Judge of Calcutta High Court
- Incumbent
- Assumed office 16 September 2019
- Nominated by: Ranjan Gogoi
- Appointed by: Ram Nath Kovind

Personal details
- Born: 29 October 1967 (age 58) Calcutta, West Bengal, India
- Alma mater: Nagpur University King's College London
- Profession: Judge at Calcutta High Court

= Rajashekhar Mantha =

Indian Judge

Rajashekhar Mantha (born 29 October 1967) is an Indian judge who is serving as permanent judge of Calcutta High Court since 16 September 2019. Previously, he was an additional judge from 21 September 2017 to 15 September 2019.

== Early life and education ==
Mantha was born on 29 October 1967. He studied at St. Xavier's Collegiate School in Kolkata and St. Paul's Boarding and Day's School. He obtained an LL.B. in April 1990 from Nagpur University's College of Law and earned an LL.M. in Commercial Corporate Laws from King's College London in April 1991.

== Career ==
Mantha joined the Bar Council of West Bengal in December 1991 as a lawyer. He became a Senior Advocate in July 2015. He was nominated as an additional judge in High Court of Calcutta in 2017. He was promoted to permanent judge in 2019.

== Controversies ==

Mantha since 2022, give indefinite protection to Opposition Leader of West Bengal Suvendu Adhikari by halting most of the criminal prosecutions against him until the court decided his petition.

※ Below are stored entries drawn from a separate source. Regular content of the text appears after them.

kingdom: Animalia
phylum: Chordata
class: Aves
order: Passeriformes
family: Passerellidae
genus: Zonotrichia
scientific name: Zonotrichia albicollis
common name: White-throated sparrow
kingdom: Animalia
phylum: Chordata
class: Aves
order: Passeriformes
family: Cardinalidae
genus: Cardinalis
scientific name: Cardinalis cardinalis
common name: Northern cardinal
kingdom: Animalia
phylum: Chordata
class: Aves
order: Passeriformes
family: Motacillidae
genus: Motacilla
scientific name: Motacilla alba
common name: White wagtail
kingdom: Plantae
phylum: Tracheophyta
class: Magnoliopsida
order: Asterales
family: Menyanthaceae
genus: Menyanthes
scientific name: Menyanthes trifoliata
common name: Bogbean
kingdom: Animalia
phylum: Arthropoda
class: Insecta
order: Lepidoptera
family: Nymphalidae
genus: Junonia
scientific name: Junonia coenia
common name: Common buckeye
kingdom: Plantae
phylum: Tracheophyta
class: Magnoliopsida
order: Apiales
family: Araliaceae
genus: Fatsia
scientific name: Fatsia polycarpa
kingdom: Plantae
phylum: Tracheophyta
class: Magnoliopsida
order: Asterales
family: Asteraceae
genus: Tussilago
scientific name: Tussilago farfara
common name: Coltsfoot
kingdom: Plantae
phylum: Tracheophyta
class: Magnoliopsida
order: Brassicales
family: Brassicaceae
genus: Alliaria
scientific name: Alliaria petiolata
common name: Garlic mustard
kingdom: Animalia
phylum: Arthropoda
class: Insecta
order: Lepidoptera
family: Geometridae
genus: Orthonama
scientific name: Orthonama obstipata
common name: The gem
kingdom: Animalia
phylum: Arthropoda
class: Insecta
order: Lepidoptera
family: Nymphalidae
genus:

In reaction, in January 2023 fifteen attorneys besieged his courtroom and reportedly engaged in a heated argument with other attorneys who refused to follow their directive to boycott. Later, the court initiates contempt proceedings against them. The Bar Council assures that there will no more disruptions after that.

On 9 January, Kolkata Police observed 1,000 posters had been stuck on Mantha's house at Jodhpur Park, as well as 30 other houses, walls, and on Jodhpur Park Boys' School. The posters depict Mantha protecting the BJP leaders. Under the court order, those posters were taken down, and 6 accused were arrested.